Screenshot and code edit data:
>>>
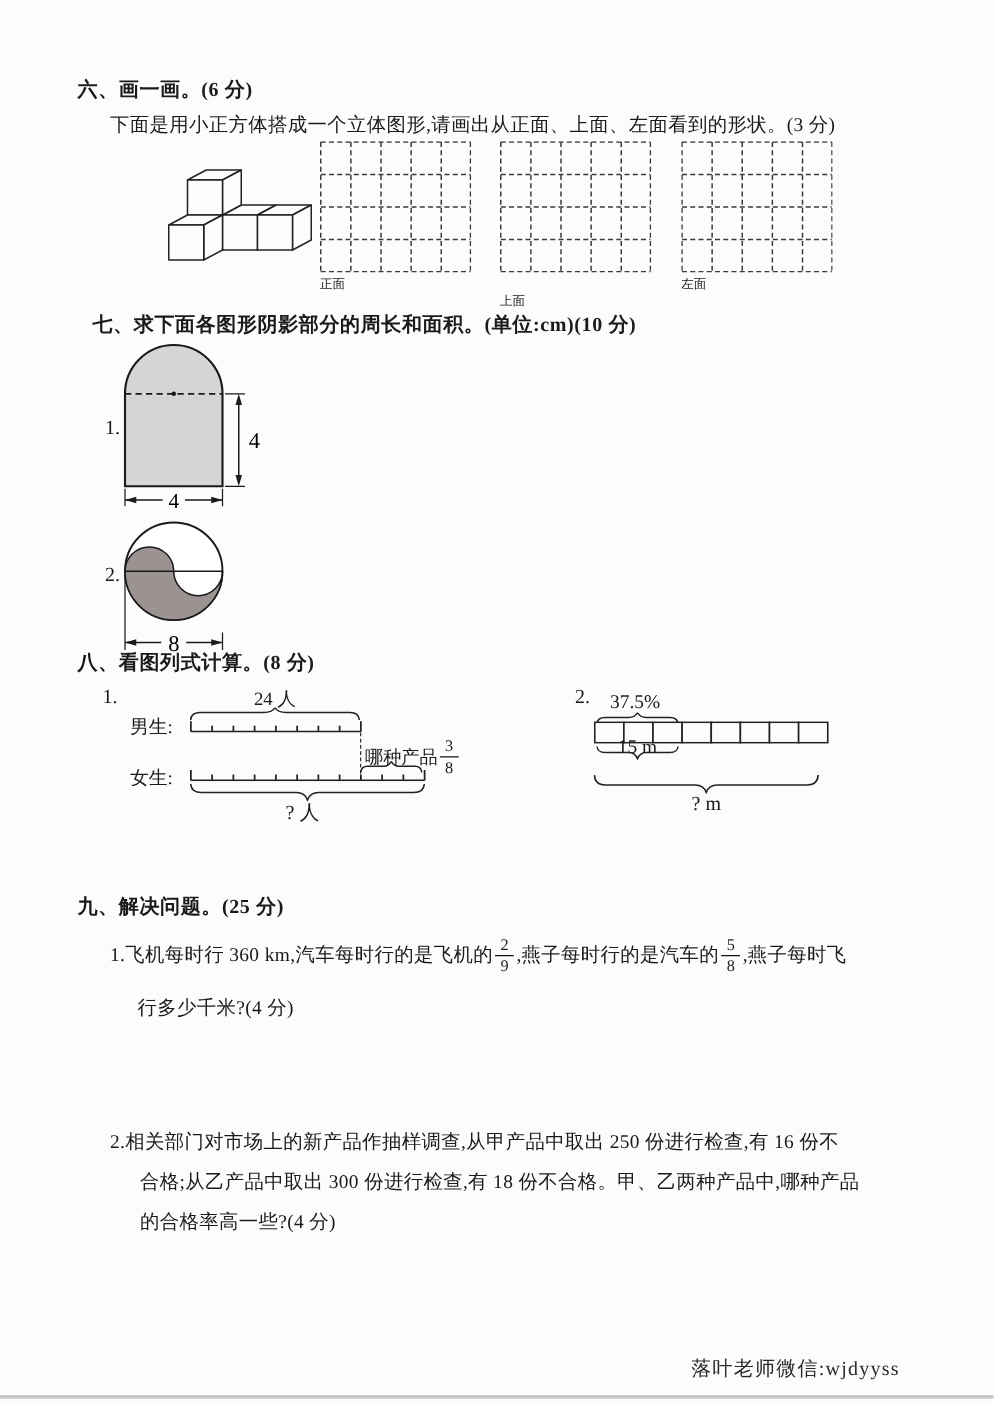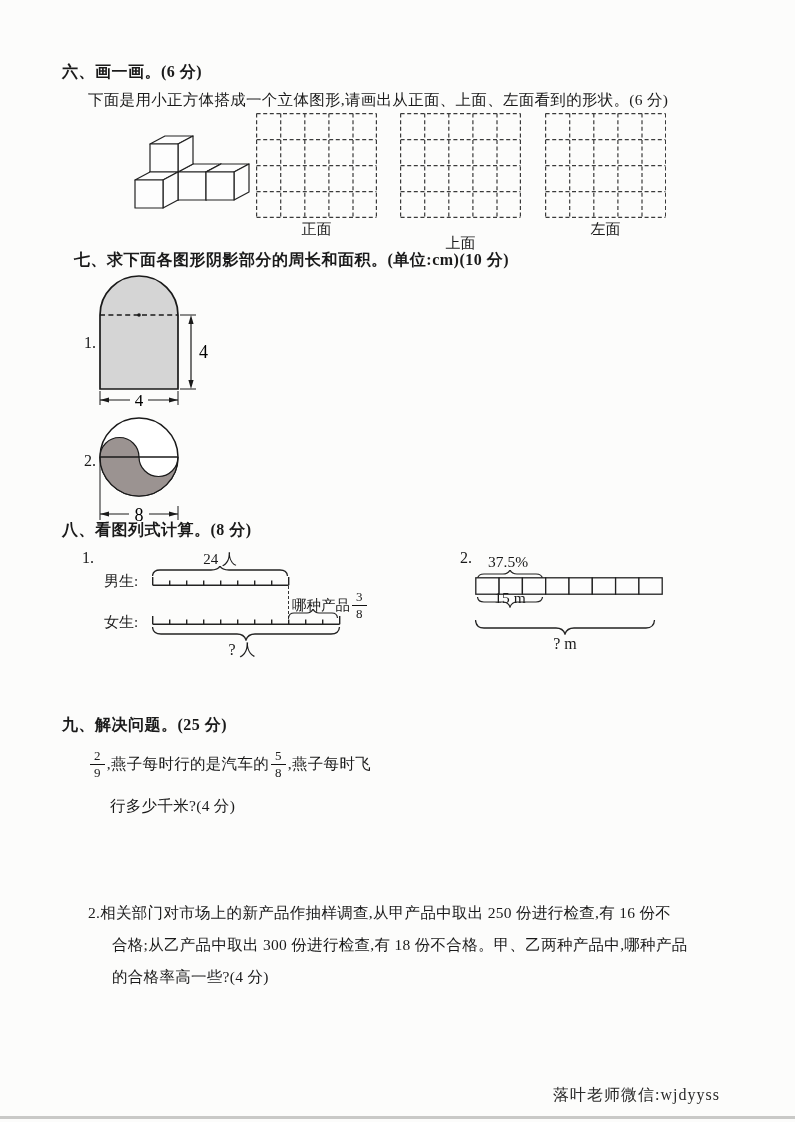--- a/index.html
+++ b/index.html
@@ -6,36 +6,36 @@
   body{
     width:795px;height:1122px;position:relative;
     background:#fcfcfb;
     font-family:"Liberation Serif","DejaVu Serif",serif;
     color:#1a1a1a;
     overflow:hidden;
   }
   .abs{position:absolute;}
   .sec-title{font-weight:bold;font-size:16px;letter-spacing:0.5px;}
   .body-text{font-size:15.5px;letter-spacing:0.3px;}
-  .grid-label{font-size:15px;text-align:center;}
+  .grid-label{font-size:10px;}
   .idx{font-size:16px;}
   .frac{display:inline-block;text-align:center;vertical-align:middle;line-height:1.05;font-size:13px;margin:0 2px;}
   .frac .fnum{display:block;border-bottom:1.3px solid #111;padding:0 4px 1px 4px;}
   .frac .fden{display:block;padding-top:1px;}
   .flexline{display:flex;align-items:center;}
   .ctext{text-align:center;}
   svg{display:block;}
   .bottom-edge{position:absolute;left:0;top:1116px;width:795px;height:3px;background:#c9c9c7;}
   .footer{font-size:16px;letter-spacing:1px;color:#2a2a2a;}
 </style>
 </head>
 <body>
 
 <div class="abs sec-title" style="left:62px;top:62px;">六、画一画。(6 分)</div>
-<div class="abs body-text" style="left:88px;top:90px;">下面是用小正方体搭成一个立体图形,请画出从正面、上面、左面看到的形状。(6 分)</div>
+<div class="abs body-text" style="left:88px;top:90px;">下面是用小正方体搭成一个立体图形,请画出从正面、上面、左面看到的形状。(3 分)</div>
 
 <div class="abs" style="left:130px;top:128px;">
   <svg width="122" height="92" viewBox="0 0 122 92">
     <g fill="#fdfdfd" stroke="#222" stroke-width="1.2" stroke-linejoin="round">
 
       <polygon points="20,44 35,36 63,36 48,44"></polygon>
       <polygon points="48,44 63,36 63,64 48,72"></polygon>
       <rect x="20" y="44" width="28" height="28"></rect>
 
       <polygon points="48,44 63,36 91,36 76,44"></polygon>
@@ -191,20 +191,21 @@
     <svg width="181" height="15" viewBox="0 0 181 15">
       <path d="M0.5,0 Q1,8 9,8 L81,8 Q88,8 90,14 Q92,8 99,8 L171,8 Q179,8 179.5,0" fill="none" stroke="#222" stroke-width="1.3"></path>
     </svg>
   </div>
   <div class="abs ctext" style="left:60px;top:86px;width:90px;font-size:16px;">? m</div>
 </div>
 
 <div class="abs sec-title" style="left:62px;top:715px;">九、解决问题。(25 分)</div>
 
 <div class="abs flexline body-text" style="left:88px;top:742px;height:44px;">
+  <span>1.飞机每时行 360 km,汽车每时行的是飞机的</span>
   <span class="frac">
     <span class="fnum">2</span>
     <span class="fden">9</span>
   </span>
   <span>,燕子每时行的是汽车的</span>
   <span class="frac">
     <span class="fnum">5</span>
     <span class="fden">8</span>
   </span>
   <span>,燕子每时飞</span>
<<<
>>>
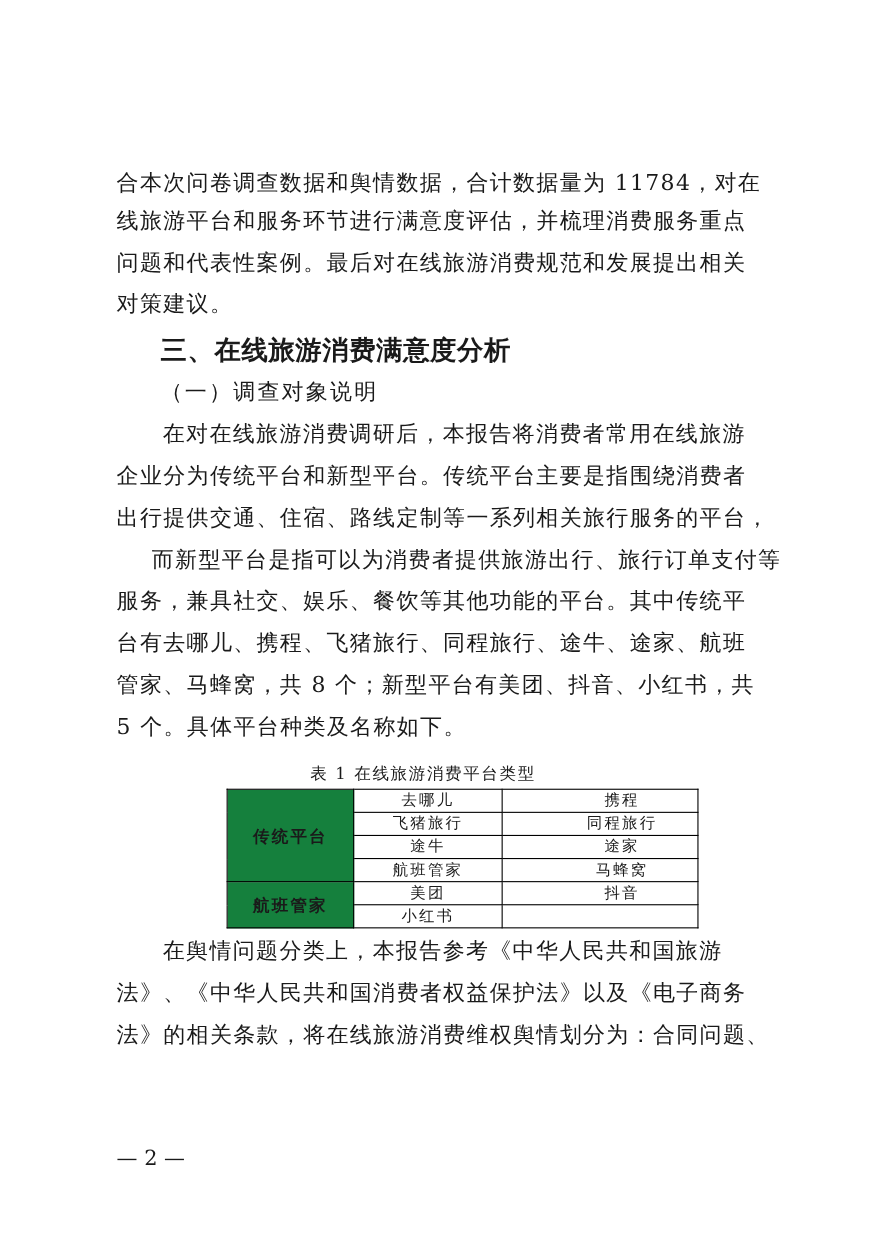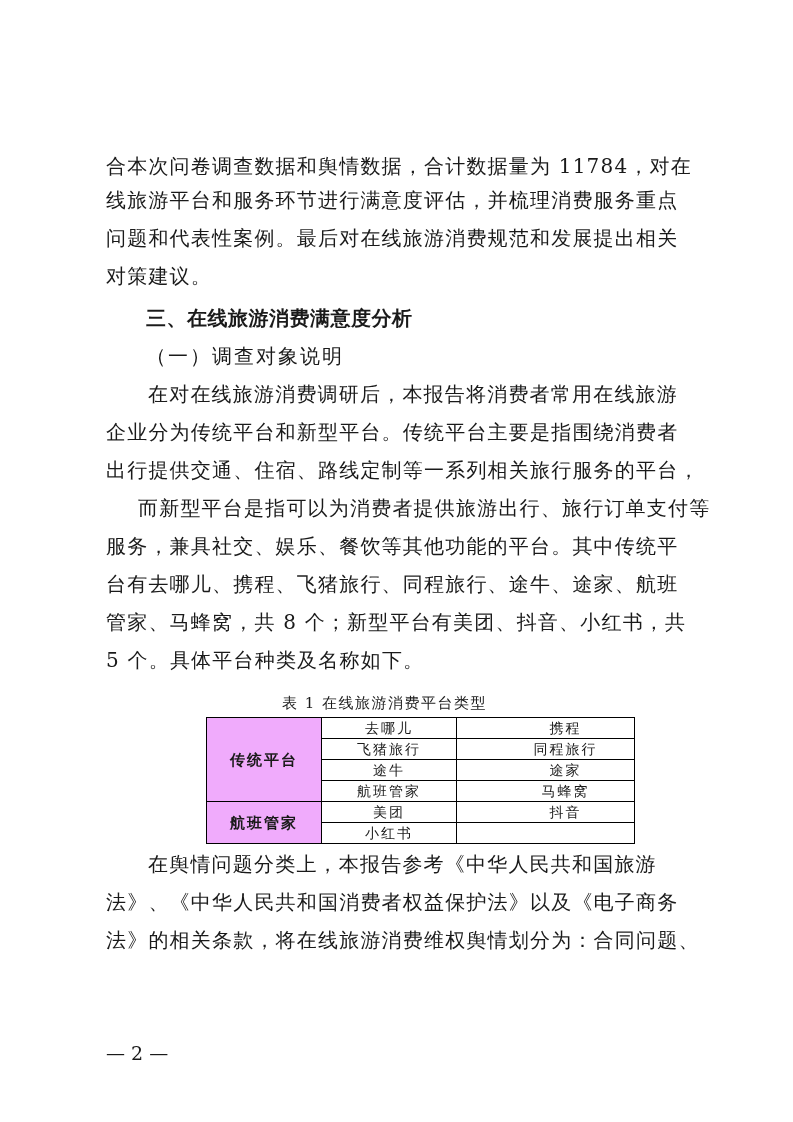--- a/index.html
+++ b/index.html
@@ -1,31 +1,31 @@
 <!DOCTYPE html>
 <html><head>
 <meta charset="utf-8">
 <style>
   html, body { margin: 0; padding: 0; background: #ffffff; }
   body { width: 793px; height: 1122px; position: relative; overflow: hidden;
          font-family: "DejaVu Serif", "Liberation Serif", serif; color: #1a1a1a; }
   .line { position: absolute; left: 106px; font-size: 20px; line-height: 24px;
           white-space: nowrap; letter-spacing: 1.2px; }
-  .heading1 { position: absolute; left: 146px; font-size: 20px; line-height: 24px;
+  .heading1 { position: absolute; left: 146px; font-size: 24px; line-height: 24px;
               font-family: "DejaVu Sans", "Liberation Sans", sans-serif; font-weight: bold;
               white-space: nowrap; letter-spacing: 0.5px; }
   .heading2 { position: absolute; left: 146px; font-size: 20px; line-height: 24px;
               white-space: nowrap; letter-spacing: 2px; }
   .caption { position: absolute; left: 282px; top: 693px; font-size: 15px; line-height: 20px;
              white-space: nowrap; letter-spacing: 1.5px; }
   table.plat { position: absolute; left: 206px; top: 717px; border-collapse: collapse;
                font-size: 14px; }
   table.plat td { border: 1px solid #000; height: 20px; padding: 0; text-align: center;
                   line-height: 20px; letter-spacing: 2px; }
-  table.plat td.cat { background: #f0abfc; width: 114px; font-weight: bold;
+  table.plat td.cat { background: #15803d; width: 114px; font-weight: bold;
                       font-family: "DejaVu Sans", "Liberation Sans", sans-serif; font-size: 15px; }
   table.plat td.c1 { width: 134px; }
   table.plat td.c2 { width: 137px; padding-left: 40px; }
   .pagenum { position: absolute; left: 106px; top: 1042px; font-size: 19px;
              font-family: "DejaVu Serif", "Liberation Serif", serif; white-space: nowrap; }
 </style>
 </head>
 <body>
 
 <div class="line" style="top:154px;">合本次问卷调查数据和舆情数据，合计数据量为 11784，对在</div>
<<<
>>>
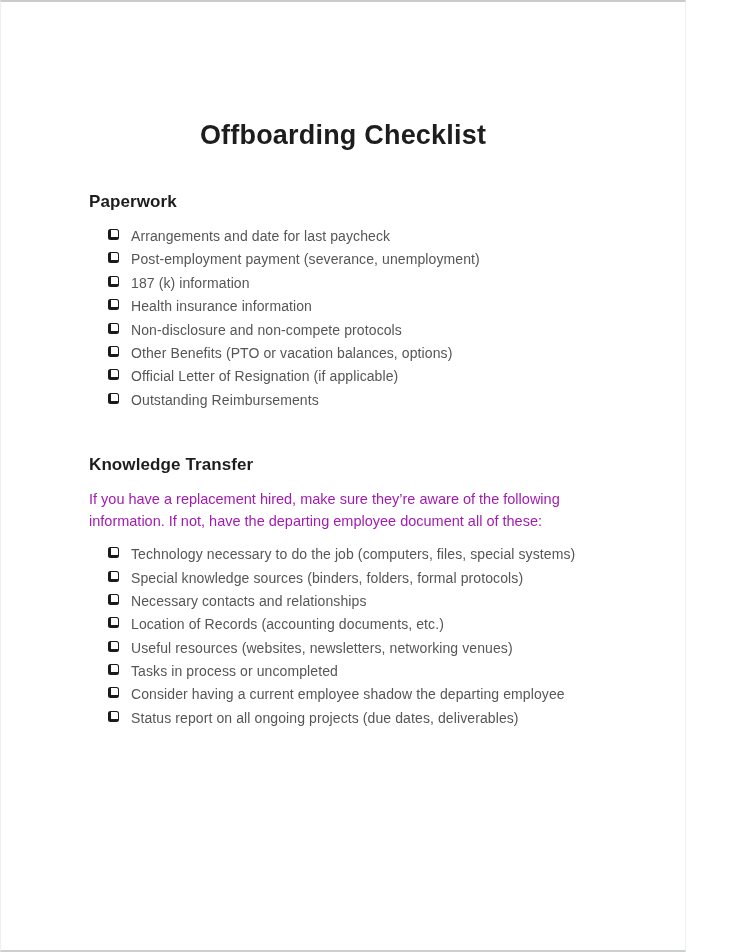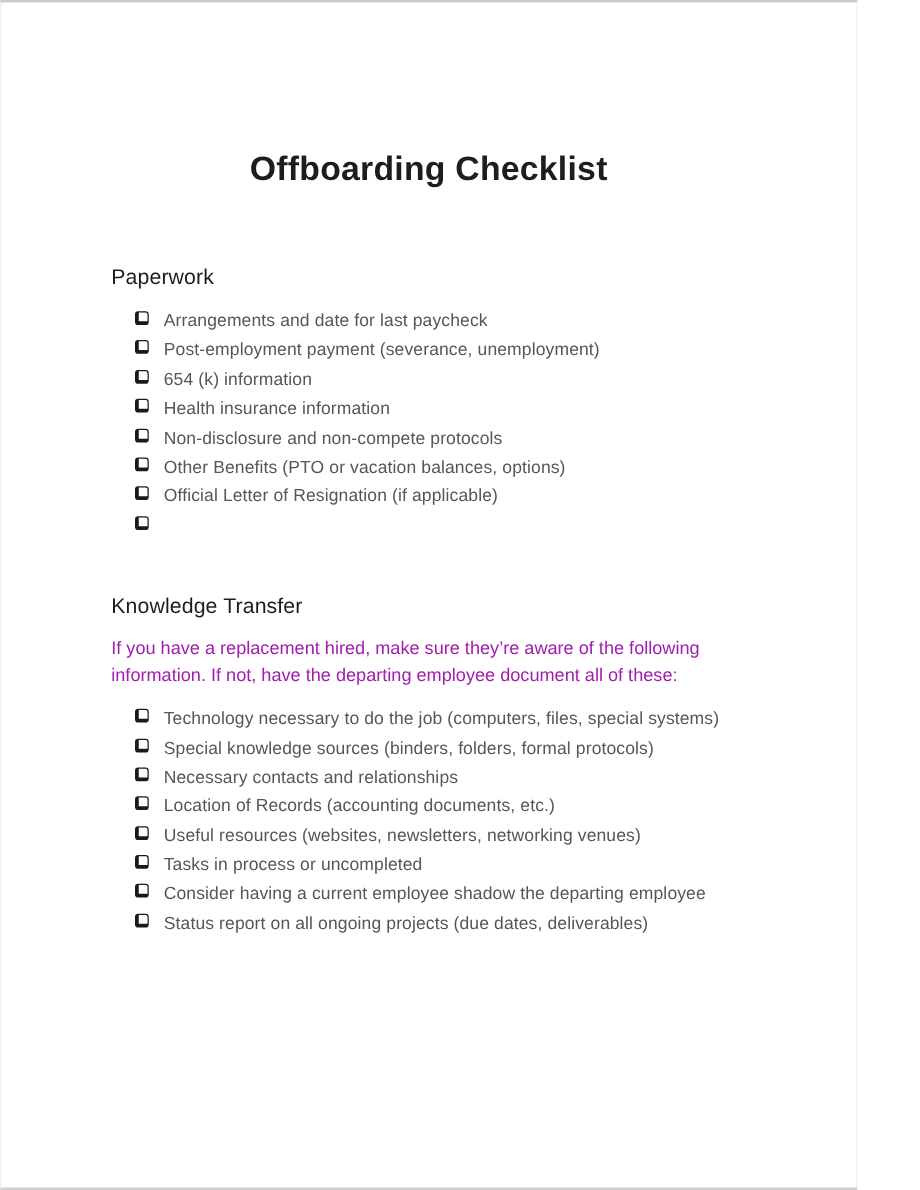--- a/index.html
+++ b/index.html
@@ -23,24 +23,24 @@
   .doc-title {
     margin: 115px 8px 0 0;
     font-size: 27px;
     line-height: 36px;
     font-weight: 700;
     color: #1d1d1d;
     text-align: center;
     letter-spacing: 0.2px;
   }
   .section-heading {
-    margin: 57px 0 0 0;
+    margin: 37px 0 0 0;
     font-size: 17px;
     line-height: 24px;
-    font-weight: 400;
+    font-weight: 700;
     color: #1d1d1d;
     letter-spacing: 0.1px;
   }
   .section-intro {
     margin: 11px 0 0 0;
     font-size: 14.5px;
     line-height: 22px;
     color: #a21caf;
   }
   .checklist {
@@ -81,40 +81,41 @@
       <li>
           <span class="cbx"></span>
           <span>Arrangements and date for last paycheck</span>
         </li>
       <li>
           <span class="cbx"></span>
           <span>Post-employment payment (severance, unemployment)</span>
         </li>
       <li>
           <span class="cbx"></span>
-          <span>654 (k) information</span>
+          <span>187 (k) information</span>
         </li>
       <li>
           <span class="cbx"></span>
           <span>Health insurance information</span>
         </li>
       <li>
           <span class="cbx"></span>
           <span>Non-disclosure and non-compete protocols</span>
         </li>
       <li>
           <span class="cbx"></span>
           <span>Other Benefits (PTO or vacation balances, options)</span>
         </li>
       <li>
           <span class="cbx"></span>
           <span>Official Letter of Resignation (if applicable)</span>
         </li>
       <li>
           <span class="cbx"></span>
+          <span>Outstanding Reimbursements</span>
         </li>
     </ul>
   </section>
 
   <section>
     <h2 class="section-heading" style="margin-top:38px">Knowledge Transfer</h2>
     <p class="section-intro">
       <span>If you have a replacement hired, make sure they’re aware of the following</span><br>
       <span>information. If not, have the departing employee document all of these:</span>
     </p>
<<<
* _Job item_: Starting at the line that has "sans-serif; font-weight: bold;" in the records above, restate word for word every line until the one that has "0; text-align: center;", and include that one as well.

* _Task answer_:
               font-family: "DejaVu Sans", "Liberation Sans", sans-serif; font-weight: bold;
               white-space: nowrap; letter-spacing: 0.5px; }
   .heading2 { position: absolute; left: 146px; font-size: 20px; line-height: 24px;
               white-space: nowrap; letter-spacing: 2px; }
   .caption { position: absolute; left: 282px; top: 693px; font-size: 15px; line-height: 20px;
              white-space: nowrap; letter-spacing: 1.5px; }
   table.plat { position: absolute; left: 206px; top: 717px; border-collapse: collapse;
                font-size: 14px; }
   table.plat td { border: 1px solid #000; height: 20px; padding: 0; text-align: center;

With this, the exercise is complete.